If you are in a business where you have employees out on the road, you probably know the beauty of per diems. First, there is the administrative ease of paying someone a flat rate per day they are on the road and not having to worry about expense receipts. Second, you might view it as a bit of a non-taxable perk to your employees since they get the full per diem tax-free whether or not they spend it all, so they might live frugally on the road and pocket the balance.
But there is more to the story, because there is increased IRS scrutiny in this area. We have recently seen two of our clients (one in construction, the other in professional services) get audited by the IRS on the per diems they paid. Also the IRS has recently released guidance regarding whether a taxpayer is subject to the 50% meals & entertainment deductibility limitation on per diems paid. Let’s explore these risk areas and talk about some strategies.
The 50% Deductibility of Per Diems
It comes as a surprise to some people that they can’t deduct 100% of their per diems paid, since they view this as an unavoidable cost of doing business. Sure, they understand that executives or salespeople can’t wine and dine customers and get a full tax deduction, but these per diems are often being paid to manual laborers who are probably just eating at McDonald’s.
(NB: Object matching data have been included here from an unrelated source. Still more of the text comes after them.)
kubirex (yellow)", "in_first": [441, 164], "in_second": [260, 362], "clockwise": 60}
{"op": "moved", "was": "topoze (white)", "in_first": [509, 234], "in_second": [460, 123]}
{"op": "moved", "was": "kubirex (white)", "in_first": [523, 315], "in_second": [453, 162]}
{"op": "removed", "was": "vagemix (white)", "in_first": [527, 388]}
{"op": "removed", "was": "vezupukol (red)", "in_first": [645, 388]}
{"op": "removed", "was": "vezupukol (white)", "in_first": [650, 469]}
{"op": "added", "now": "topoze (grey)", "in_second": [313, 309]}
But the law is clear that a per diem paid for meals is subject to the same 50% deductibility limit as that fancy dinner with the client. So when you pay a $46 meals & incidental expenses (M&IE) per diem (this is the current Federal CONUS rate for most areas), you will only get to deduct $23 on your tax return. How can you get around this?
Some taxpayers get around this by saying the per diem they are paying is a combined rate for lodging and M&IE. Nothing says you have to pay an employee the full combined government-sanctioned per diem rate (currently $123), so theoretically you could pay $46 and treat it as for lodging and M&IE. Then, you would only treat 40% of the $46 as M&IE, meaning the other 60% is fully deductible (in addition to the 40% being half-deductible). This gets you a tax deduction of $37 instead of the $23 above if the per diem is considered all M&IE. Effectively, a combined per diem is 80% deductible. In order for this strategy to work, you better be able to prove to IRS’ satisfaction that you did not directly pay or reimburse for lodging for the employee, and also that the employee actually incurred lodging costs.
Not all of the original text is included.